Richard stared down at the hamper, and then to Cassia’s trunk and other belongings. “You are taking all of this with you?”
“Yes,” Cassia said indignantly. “And that’s precious little for a lady for a month.”
“Is it?” He snorted with disbelief. “I’ve seen women sail for a new life in America with less dunnage than this.”
“If you wish me to come with you, Mr. Blackley,” Cassia said, “then this comes with me.”
He sighed again, and nodded for the footman to carry her belongings out to the hack. “It still seems like a great lot of foolishness to haul about the countryside.”
“It’s not foolishness,” Cassia said. “And if you had ever traveled with a lady before, you would realize that I have been the model of restraint.”
She turned back toward her sisters to say her farewell, tears stinging her eyes. She had never in her life been separated from her sisters, and the reality of the parting struck her hard. She didn’t try to speak because she didn’t want to weep before Richard, and contented herself with embracing them each in turn.
“Take care, Cassia,” whispered Amariah. “I know things will go well for you, but if ever you need us, you know we’ll come as soon as we can.”
“Don’t cry, silly duck.” Bethany held her close, her hair and clothes redolent with the fragrances of the meat pies she’d been baking. “You’re doing a grand thing for Penny House, and then you’ll be back before you know it. And if anything’s amiss, Greenwood’s not so far from London.”
“Nothing—nothing will be amiss,” Cassia said with a shaky gulp. “And I will make you proud.”
She sniffed again and tried to smile one last time at her sisters. Her belongings had been carried out from the hall, including the hamper of food, and Richard was standing in the open door.
“You are ready, Miss Penny?” he asked again, as if he were the one who’d been standing here waiting for a good half an hour. “Can we go now?”
“Yes,” she said, sailing past him through the door. “We can, and we will, even though you were the one who was late, not I.”
She didn’t wait for him, climbing into the hackney with the footman to hand her in, and squeezing herself into the far corner so that not even her skirts would touch Richard.
This wasn’t easy. While most of her belongings had been strapped to the roof beside the driver, Bethany’s hamper was squeezed in at her feet and another smaller bag beside her knees. It made for a very small space, and Richard was a large man who seemed to have grown larger as he settled beside her. He tapped on the roof, and the driver drew away into the street.

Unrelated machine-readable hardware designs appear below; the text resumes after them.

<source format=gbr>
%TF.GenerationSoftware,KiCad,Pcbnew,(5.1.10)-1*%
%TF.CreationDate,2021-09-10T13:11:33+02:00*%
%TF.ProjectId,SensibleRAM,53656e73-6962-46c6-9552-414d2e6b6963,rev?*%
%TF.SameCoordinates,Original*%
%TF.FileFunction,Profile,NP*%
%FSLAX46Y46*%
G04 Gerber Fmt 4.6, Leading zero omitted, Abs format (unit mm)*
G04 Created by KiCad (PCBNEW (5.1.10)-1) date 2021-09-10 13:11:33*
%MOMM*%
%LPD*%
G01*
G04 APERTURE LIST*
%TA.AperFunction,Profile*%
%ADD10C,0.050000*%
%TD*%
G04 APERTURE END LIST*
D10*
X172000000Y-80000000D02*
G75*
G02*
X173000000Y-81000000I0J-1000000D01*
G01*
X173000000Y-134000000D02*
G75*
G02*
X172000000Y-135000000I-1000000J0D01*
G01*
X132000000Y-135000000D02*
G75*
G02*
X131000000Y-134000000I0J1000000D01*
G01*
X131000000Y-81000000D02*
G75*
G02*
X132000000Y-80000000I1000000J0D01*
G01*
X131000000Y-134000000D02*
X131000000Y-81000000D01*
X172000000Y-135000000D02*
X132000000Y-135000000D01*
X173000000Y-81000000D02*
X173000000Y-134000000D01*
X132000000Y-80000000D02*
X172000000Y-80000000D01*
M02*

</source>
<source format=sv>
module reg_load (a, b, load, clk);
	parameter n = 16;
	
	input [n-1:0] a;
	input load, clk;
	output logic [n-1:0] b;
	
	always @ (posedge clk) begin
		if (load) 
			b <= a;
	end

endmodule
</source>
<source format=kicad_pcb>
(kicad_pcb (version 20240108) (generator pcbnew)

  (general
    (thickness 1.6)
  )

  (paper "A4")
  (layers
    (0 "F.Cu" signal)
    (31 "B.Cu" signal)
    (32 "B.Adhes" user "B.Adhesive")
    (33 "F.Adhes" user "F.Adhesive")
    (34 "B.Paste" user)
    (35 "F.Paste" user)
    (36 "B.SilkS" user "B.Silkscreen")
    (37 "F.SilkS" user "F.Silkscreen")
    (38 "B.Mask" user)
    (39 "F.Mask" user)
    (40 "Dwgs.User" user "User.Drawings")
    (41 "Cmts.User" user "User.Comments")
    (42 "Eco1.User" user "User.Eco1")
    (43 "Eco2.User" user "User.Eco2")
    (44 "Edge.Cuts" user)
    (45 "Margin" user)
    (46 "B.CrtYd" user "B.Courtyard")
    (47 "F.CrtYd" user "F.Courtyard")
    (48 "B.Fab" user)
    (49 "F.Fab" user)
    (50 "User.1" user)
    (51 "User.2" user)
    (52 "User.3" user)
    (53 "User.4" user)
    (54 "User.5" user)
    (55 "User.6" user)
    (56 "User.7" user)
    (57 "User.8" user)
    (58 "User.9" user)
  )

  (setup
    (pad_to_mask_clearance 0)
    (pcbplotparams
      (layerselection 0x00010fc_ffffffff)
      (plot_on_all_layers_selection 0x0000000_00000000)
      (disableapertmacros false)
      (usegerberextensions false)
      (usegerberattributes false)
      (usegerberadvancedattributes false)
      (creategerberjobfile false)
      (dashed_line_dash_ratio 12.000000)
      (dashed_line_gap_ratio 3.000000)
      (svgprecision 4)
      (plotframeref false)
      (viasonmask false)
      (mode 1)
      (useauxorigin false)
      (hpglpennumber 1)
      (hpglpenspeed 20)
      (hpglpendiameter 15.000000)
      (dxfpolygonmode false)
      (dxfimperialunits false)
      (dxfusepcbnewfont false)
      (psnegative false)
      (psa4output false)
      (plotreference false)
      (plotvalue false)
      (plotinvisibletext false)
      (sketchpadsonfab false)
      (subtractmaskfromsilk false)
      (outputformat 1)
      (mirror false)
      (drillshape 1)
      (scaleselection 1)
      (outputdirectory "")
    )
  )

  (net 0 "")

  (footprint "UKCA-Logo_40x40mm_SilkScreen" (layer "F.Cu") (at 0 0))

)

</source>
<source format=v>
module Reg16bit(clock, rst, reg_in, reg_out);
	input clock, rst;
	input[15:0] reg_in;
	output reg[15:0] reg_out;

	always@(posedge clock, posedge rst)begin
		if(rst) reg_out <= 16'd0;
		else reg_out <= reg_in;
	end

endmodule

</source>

“No more tears?” he asked warily, watching her as if she might explode or combust or manifest some other disastrous natural occurrence. “It’s not as if you’re being transported, you know. The wager and these consequences were your choice.”
“I know,” she said, the words wavering up and down as she saw the last of Penny House. “I won’t go back on my word.”

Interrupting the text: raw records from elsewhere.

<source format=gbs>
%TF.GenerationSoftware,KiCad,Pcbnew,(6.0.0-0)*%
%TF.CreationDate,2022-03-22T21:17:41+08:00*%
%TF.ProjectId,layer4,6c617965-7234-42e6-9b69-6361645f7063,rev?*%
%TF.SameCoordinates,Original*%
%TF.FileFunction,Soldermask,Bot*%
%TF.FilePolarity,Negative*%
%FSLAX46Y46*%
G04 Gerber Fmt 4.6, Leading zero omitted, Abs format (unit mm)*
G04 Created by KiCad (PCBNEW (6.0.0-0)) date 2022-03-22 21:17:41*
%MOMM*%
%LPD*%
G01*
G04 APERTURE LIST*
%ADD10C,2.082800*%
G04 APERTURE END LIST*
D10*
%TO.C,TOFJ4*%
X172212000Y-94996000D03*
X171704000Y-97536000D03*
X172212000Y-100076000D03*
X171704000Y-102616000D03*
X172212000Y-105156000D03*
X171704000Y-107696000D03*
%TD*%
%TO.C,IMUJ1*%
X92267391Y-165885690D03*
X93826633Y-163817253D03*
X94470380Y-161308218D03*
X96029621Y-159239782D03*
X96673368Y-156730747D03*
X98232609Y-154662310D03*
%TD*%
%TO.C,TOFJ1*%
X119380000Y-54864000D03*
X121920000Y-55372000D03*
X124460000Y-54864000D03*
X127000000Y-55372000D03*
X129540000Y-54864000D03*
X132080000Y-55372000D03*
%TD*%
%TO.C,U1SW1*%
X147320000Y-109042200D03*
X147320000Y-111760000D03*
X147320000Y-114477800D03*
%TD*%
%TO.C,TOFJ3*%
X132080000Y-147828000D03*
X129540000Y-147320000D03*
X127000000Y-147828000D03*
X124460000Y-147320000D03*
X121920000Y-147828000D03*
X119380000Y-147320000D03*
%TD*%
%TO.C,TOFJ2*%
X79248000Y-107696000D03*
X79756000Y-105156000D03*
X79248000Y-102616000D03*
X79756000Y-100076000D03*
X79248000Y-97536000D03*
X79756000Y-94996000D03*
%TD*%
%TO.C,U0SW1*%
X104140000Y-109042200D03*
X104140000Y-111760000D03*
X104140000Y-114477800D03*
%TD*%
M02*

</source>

“That’s something, I suppose.” He folded his arms across his chest, the only place left to put them. “But all that folderol with your sisters—you make me feel as if I were about to clap you in irons and haul you away.”
“I couldn’t help it.” She sniffed again, wishing she could pull out her handkerchief without reinforcing his notion of her as a useless, blubbering ninny. “Farewells of any sort affect me.”